Data for this exercise ::
----

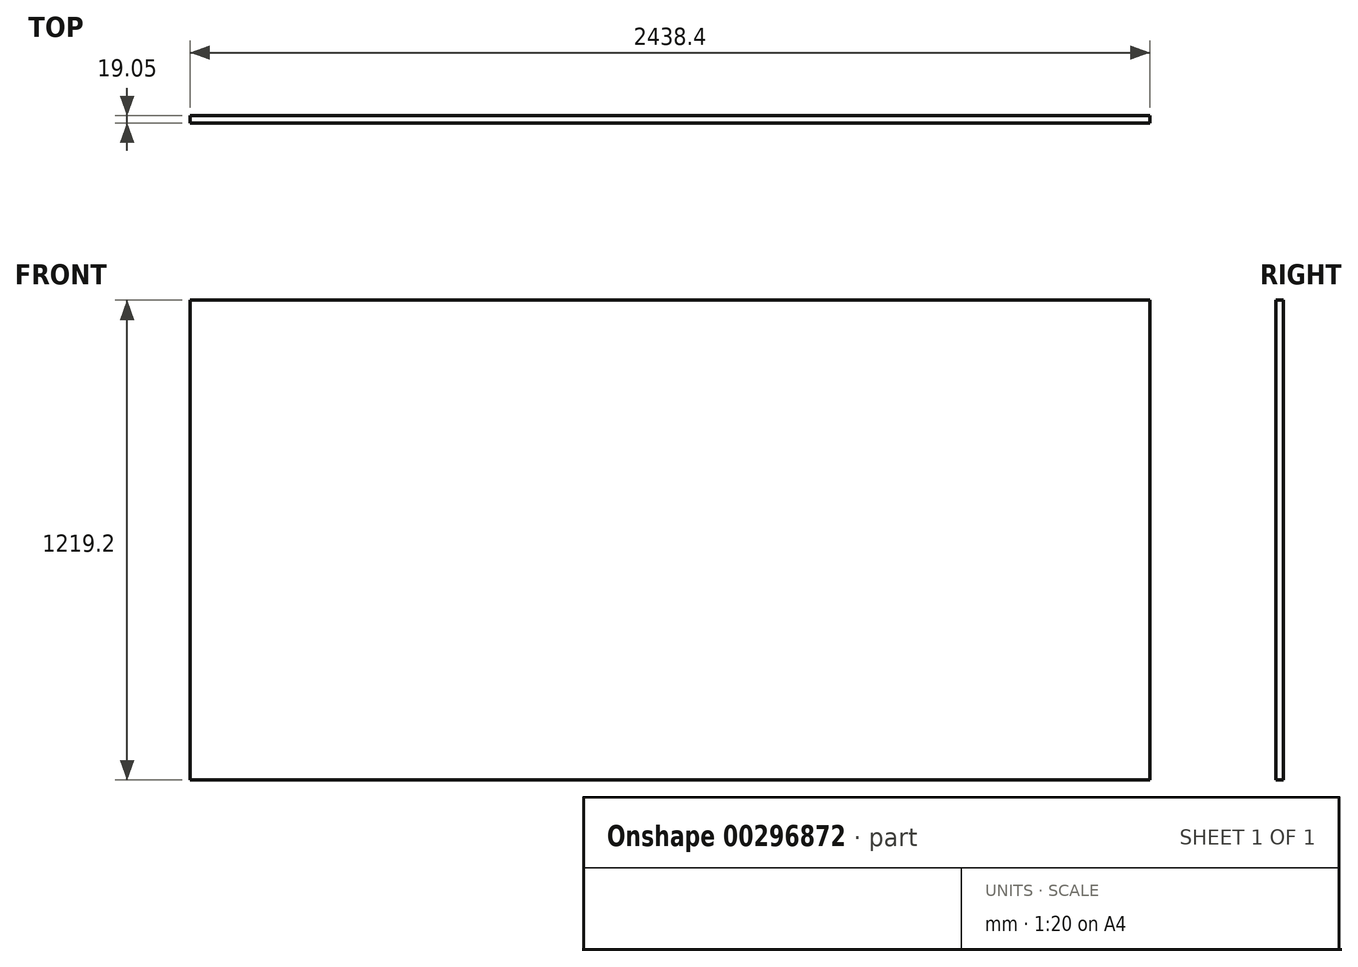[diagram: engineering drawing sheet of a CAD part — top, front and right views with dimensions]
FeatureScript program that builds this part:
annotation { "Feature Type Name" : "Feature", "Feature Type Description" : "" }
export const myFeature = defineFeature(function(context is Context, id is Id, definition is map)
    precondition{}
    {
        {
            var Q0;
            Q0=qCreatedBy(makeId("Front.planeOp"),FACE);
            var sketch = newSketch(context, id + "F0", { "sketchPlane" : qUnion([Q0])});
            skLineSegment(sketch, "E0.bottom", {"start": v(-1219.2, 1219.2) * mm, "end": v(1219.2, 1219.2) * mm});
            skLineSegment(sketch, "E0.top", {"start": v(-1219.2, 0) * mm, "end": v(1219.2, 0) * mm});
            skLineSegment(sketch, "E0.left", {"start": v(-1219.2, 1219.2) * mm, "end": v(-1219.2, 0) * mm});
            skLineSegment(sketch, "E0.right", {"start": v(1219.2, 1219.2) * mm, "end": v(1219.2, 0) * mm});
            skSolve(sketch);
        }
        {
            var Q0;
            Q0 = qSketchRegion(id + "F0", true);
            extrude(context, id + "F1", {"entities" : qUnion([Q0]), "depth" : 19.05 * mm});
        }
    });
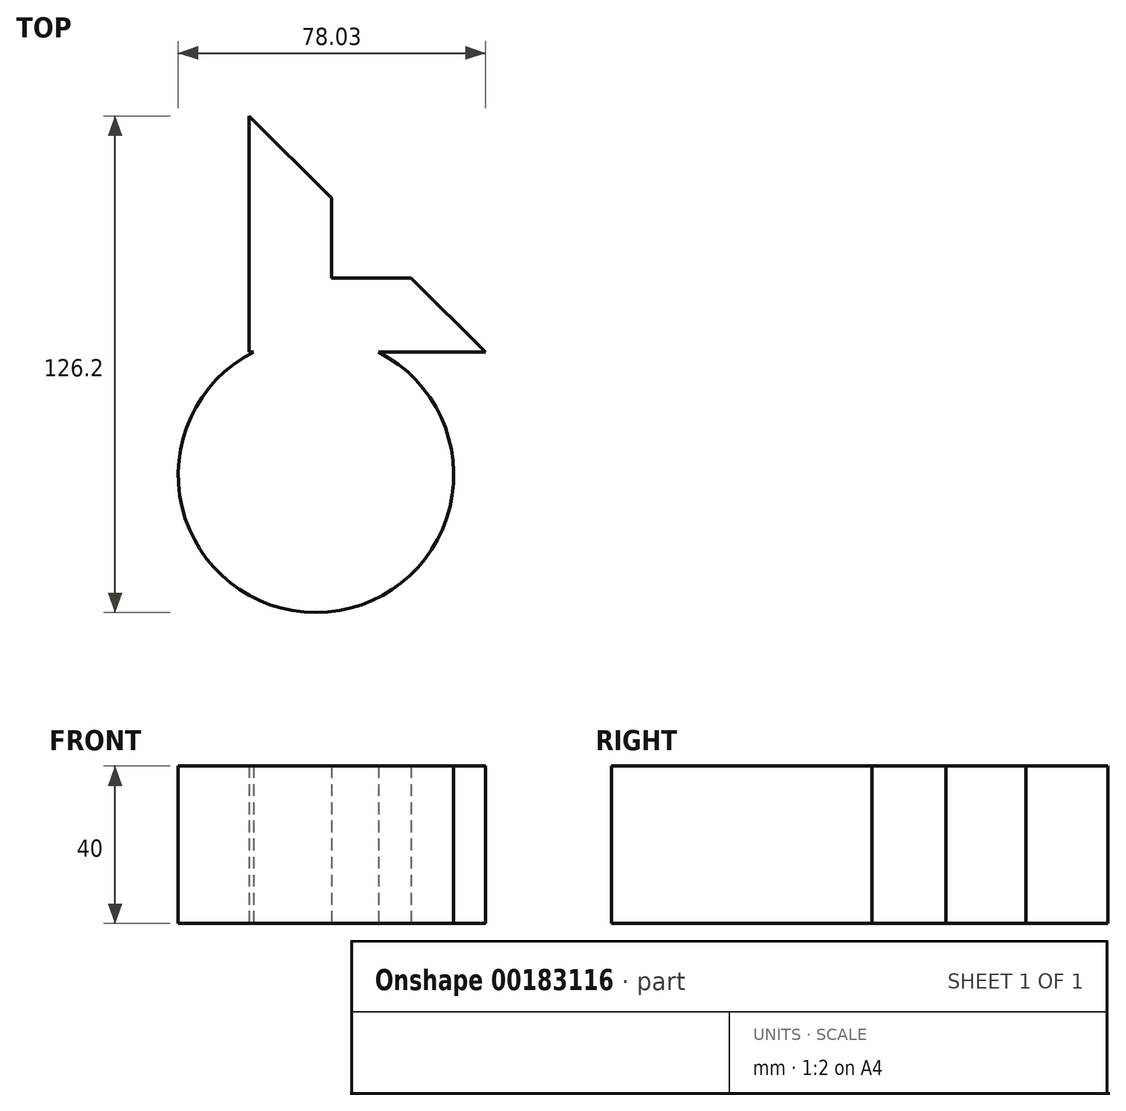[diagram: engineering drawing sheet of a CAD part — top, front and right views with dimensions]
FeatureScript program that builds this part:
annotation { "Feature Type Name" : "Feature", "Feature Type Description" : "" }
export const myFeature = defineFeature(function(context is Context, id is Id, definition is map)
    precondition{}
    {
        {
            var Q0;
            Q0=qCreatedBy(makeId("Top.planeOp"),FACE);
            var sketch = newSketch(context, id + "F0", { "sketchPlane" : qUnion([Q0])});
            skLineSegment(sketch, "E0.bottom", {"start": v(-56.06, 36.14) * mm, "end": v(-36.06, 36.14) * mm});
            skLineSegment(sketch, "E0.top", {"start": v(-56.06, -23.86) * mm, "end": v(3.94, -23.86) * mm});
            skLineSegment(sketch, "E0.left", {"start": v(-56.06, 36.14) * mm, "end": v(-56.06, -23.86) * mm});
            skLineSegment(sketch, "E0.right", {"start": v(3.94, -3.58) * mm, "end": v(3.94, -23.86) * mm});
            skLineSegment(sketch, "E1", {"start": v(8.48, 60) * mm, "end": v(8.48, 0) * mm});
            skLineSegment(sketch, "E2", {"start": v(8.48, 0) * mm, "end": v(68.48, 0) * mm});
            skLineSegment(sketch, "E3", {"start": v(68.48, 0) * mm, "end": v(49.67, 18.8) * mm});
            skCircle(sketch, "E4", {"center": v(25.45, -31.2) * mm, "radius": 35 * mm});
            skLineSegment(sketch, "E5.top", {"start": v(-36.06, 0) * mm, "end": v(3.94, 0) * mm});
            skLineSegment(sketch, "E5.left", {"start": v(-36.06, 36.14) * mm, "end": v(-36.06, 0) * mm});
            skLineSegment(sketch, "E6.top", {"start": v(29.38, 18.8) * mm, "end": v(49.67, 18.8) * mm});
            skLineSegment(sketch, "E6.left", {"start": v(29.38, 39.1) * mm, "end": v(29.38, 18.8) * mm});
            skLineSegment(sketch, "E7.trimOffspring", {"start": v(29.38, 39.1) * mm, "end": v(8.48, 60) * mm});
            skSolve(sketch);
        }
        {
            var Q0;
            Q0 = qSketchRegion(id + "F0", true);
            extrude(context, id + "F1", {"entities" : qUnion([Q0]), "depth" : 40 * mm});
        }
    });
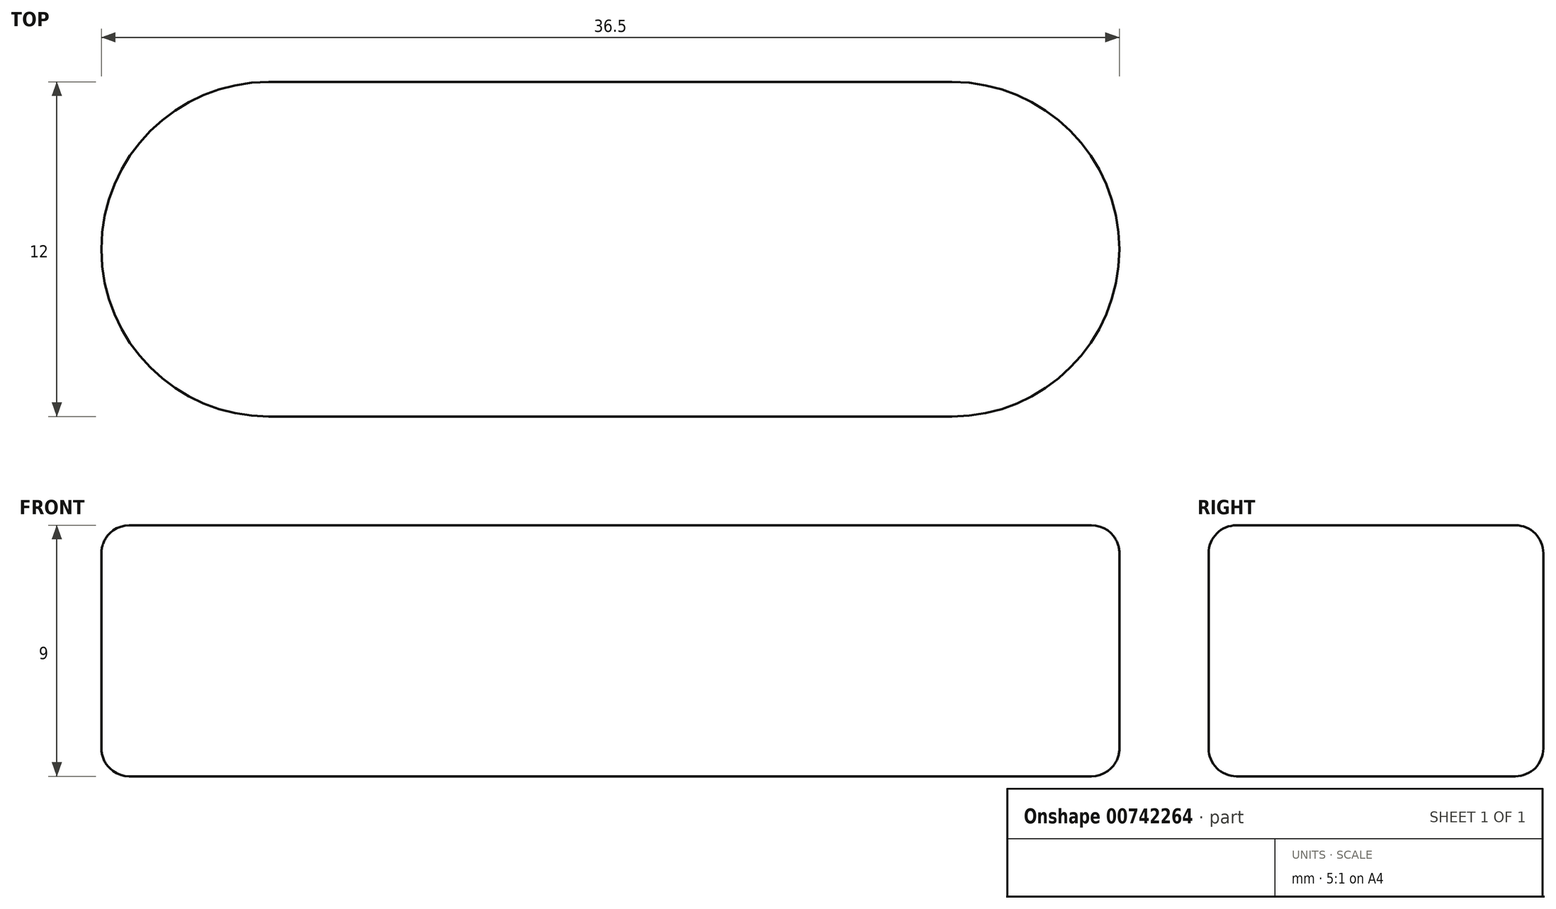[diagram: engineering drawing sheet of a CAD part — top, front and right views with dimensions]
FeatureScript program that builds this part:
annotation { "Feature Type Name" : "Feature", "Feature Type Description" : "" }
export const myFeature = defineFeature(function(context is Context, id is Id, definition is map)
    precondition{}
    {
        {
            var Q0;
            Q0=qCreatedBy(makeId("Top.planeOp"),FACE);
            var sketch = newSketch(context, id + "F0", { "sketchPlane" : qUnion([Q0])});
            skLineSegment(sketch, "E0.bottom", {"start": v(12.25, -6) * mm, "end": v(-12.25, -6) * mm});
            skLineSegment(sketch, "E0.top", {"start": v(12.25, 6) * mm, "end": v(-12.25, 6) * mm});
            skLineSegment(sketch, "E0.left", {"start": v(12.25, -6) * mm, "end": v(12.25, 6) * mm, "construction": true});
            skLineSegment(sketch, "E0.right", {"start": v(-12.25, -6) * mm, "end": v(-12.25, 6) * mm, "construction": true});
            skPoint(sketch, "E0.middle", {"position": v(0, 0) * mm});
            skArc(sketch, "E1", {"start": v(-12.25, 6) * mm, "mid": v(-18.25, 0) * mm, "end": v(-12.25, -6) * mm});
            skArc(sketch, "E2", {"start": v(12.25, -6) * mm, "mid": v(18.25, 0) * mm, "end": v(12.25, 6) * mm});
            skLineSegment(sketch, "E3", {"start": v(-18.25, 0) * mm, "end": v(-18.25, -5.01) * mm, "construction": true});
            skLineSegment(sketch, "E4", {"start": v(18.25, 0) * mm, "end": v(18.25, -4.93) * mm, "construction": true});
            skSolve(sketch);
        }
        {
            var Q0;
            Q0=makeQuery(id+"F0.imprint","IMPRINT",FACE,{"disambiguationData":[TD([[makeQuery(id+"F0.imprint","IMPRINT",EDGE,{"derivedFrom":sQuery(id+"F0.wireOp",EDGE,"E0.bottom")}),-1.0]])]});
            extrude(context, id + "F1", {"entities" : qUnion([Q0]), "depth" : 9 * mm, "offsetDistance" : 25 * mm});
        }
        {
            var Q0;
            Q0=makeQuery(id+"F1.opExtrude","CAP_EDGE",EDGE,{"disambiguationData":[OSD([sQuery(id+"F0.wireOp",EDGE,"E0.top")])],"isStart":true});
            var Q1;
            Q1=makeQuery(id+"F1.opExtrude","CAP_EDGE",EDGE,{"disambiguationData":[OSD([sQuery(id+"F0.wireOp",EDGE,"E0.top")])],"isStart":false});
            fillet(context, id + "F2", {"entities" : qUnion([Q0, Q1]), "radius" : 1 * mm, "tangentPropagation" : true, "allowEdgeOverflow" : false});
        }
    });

----

Written problem ::
Please count how many of the lines above contain the string "wireOp", matching case exactly, and give only that number.

Written solution ::
3